By Jay Mooreland via Iris.xyz
When the price of a good or service goes down, it is almost always a good thing. We all love sales, myself included. Getting a “deal” on something can activate the dopamine receptors in our brain and give us a temporary high. Recently, there has been many new “deals” in the investment realm, from low cost advisory services to a reduction in online trading commissions. Let me explain how these could be bad for investors.
Personal Advisory Services
There are a few institutions that offer investment management, financial planning and access to a Certified Financial Planner professional for around 0.30%. That is a significant discount to the traditional advisor model where the cost may be closer to 1.00% – 1.25%. Money is flocking to these institutions because of great advertising and very low cost. But at what price?

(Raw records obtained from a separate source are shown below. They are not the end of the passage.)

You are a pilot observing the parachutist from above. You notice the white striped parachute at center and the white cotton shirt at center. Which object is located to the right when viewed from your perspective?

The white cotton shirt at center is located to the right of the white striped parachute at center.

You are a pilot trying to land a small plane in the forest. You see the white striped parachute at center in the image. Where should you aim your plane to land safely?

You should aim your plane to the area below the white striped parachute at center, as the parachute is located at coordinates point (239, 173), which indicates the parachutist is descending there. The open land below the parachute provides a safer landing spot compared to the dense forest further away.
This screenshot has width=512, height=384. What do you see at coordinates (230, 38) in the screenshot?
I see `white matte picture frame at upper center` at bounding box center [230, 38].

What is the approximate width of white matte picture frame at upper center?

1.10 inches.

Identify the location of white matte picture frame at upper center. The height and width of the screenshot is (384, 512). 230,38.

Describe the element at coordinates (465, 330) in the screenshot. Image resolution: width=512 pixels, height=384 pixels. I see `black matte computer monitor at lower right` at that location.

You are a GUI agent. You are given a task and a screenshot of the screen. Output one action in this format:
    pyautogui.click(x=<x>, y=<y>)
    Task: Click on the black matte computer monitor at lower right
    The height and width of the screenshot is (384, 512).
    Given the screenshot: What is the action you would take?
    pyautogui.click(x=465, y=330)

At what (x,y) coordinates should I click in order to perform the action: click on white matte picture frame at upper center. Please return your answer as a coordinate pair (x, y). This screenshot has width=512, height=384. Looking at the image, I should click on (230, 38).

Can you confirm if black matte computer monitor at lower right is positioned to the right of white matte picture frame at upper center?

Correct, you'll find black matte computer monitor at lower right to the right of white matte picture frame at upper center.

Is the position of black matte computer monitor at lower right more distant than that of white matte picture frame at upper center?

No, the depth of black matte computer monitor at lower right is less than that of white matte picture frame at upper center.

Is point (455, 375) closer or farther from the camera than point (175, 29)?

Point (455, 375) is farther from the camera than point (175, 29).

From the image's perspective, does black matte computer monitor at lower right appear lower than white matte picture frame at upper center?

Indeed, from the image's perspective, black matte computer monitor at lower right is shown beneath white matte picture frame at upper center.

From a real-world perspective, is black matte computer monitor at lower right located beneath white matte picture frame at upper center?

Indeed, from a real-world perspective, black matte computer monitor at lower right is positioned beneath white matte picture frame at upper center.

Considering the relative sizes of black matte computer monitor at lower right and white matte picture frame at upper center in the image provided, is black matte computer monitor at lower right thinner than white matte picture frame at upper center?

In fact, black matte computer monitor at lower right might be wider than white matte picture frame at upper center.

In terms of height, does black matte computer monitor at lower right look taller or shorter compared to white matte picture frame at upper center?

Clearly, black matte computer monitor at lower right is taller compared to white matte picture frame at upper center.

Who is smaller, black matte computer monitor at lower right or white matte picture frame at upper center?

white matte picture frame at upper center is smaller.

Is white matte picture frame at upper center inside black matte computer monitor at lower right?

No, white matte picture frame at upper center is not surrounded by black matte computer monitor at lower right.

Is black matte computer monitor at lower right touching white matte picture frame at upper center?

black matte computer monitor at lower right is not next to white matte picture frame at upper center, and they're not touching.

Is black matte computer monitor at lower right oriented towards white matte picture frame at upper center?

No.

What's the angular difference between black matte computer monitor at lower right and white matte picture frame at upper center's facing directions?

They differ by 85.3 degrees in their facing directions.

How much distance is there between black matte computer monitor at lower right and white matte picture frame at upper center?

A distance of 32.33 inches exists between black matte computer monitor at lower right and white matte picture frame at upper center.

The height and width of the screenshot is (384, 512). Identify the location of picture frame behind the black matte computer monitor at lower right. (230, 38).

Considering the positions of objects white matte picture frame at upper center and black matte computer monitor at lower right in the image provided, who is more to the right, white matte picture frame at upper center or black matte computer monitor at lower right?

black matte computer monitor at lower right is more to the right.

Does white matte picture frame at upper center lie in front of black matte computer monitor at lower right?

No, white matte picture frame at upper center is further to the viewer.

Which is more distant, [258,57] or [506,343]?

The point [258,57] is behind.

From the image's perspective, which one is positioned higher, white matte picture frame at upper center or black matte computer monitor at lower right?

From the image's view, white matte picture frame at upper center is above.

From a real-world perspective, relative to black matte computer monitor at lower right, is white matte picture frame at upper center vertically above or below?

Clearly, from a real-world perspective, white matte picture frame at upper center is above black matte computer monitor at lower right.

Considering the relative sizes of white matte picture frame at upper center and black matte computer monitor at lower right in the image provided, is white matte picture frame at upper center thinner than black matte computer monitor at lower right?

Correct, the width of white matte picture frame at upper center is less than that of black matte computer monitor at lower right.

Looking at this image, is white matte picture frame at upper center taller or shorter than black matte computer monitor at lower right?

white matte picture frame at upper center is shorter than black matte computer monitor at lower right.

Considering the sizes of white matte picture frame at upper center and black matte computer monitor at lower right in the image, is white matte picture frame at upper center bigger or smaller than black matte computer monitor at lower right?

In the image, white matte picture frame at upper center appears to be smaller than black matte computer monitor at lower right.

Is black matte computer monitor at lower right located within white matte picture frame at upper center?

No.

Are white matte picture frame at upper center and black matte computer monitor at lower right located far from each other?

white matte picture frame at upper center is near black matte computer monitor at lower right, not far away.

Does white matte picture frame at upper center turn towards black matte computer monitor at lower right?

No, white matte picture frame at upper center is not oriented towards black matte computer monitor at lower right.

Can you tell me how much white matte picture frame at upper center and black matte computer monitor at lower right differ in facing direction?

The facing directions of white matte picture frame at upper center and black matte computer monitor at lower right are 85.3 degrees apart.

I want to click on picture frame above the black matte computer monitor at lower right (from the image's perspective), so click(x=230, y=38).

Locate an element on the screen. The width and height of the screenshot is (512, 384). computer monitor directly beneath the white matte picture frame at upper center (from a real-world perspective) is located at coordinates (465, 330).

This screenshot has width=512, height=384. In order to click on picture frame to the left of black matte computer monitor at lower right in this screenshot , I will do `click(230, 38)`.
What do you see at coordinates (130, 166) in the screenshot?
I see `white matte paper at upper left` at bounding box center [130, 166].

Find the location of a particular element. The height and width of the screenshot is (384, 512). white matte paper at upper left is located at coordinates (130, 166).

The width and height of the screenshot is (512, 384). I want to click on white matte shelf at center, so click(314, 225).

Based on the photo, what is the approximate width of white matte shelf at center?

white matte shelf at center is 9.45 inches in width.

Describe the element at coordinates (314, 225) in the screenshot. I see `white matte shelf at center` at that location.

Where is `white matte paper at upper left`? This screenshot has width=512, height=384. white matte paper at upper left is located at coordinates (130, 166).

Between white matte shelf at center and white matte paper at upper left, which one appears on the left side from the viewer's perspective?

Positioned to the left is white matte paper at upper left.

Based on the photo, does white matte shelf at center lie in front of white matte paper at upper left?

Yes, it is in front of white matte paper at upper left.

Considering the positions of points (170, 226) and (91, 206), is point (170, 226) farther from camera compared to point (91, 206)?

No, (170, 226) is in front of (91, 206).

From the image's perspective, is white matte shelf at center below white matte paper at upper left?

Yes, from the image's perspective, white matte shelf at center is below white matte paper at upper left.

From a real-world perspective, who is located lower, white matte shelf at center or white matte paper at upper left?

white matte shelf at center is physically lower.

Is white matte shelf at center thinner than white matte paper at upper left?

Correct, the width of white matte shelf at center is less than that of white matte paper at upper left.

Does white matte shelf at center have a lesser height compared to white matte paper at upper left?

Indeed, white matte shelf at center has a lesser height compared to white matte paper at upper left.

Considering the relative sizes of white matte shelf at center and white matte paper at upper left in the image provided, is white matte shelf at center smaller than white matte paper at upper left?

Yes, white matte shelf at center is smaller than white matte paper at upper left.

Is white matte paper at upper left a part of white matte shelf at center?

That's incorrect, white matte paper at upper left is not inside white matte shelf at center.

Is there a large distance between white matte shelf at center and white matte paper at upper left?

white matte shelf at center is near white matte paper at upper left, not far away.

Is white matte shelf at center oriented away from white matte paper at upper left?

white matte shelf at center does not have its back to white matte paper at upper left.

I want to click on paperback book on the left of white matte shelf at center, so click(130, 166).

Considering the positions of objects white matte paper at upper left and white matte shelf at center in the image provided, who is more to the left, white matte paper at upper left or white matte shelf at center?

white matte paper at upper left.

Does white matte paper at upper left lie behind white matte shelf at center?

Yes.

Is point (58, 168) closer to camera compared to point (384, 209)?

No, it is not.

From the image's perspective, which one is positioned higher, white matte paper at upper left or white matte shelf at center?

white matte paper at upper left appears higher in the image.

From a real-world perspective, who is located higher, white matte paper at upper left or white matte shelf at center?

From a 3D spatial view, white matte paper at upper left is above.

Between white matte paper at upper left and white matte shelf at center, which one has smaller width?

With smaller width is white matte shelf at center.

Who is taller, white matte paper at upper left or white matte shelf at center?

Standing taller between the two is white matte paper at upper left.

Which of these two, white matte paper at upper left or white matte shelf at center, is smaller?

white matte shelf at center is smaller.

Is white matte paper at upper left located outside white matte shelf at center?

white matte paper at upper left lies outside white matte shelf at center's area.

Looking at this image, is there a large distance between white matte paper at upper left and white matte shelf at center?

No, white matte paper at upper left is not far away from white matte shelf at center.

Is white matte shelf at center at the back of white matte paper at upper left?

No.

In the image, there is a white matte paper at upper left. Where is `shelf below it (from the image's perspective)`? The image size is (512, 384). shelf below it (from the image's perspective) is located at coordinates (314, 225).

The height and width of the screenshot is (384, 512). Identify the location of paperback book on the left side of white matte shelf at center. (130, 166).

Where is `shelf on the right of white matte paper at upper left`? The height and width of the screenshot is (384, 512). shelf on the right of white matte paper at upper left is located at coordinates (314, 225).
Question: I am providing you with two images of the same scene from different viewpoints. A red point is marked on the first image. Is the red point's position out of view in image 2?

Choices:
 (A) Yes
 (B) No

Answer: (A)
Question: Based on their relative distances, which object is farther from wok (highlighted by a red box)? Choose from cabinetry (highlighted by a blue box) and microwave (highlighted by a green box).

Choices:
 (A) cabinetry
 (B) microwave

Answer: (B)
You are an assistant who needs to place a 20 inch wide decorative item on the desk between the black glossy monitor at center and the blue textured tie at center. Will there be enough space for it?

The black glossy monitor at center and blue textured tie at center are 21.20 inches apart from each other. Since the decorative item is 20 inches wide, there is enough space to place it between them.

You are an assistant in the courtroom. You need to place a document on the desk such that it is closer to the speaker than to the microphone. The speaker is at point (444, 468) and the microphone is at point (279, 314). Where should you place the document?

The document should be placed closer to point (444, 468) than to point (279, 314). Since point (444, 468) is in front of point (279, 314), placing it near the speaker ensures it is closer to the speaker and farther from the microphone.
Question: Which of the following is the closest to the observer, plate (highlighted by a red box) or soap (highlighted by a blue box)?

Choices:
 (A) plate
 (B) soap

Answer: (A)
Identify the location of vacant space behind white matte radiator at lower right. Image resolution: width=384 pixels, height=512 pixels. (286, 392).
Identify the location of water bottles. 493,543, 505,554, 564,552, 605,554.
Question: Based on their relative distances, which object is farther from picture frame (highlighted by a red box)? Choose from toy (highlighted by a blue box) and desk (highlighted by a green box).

If investors were rational, it would be a no brainer. But we know that all humans act irrationally (make errors in judgement and influenced by emotions). Let’s be honest – the #1 detractor from investor performance is the investor him/herself. In other words, it’s the choices made, not the fee of the program or underlying investment. There is ample evidence to back this up.
How do firms offer comprehensive services at such a discount? It’s called scale. And when you scale something, the personalization and individuality suffers. Sure you get a plan, but how robust is it? You have access to a CFP, but how many hundreds or thousands of people have been assigned to that same CFP?